Describe the moment when you and your team realised you had rewritten timelines.

I remember sitting at my desk in early September 2022, having just processed the last of the data from Argyle.

Now, we didn’t have the perfect age, and, if I’m honest, with the alteration of the samples, I don’t think anyone will ever get the perfect age. But, we’d bracketed the Argyle volcanic eruption to between 1310 and 1260 million years ago, some 100 or so million years older than before.

My co-authors and I had a betting pool going as to what the age of Argyle really was. And we were all wrong.

But the significance didn’t dawn on me until I was cycling home that day. With blood pumping through my legs, I had the sudden realisation that it was about 1300 million years ago that the first supercontinent, Nuna, was breaking up.

The next day, I confided my hypothesis to Denis and Luc. Luc immediately began to look through reconstructions of tectonic plates using a program called GPlates, developed by the EarthByte Group in Sydney. Later that day, he showed me a reconstruction that confirmed my suspicions.

A supercontinent was breaking up.
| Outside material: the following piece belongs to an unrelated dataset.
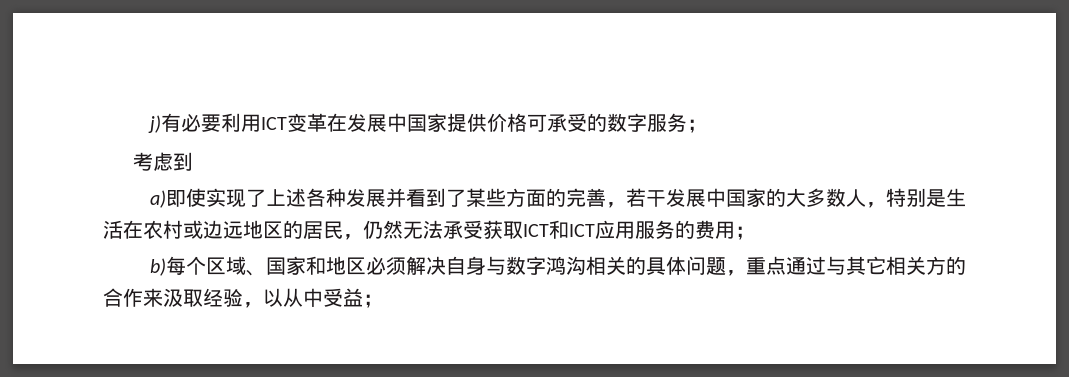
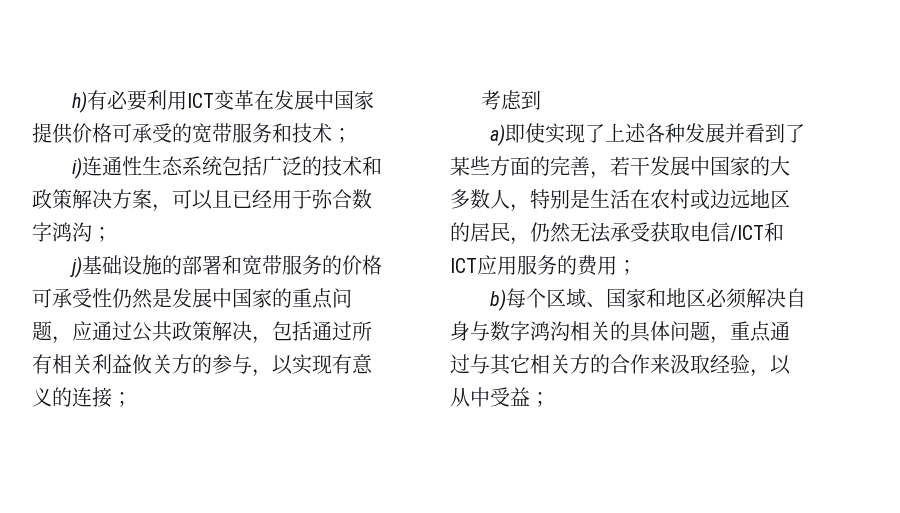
[147,115,161,133] j) -> [72,91,88,113] h)
[606,113,687,132] 数字服务 -> [192,123,352,143] [72,156,383,179] [32,189,372,212] [32,222,112,242] [70,255,383,278] [32,288,352,309] [32,321,372,344] [32,354,373,377] [32,387,112,408] 宽带服务和技术； // i)连通性生态系统包括广泛的技术和政策解决方案，可以且已经用于弥合数字鸿沟； // j)基础设施的部署和宽带服务的价格可承受性仍然是发展中国家的重点问题，应通过公共政策解决，包括通过所有相关利益攸关方的参与，以实现有意义的连接
[523,224,549,237] ICT -> [690,222,764,242] 电信/ICT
That was the trigger that shot Argyle to the surface. That was the missing ingredient to how pink diamonds form.

We needed not just continents colliding to turn colourless diamonds pink, but continents breaking up to bring these gems to the surface. And we needed to be at the edge of ancient continental blocks, like where Argyle was.

I was frantic. In less than two days, I’d written a draft of a paper, and after a few weeks of polishing with the help of co-authors, we’d submitted the article to the international journal Nature Communications.

What impact do you see coming from this research?

The ability to pinpoint where we can find more pink diamonds.

Shortly after the paper was published (mid-October), a private company contacted me saying they’d found half-a-percent of pink diamonds at their project at the edge of the Yilgarn Craton, exactly where our study of Argyle predicted they would be. For now, this region is subeconomic; there just aren’t enough diamonds to be financially successful.

Yet, it provides the first bit of evidence that other regions may be uncovered, giving us a new source of rare gems.

In contemplating such vast timescales, what reflections do you have on this moment in Earth’s history?

Whenever I think about our planet, I’m amazed that we’re the only one that sustains life. We are just in perfect balance in our solar system. And it’s wonderful to progressively uncover how Earth came to look like it does today.

Some 1300 million years ago, we were oh-so-very different from today. Almost all the landmasses were squashed together, almost ready to tear themselves asunder. It’d be amazing to stand at the precipice of a supercontinent breaking up into individual pieces and scary - imagine all the earthquakes and volcanoes!

I’m told that we’ll form another supercontinent in another 100 or 200 million years into the future. I surmise we won’t be around to see it, but it’s a fascinating thought nonetheless.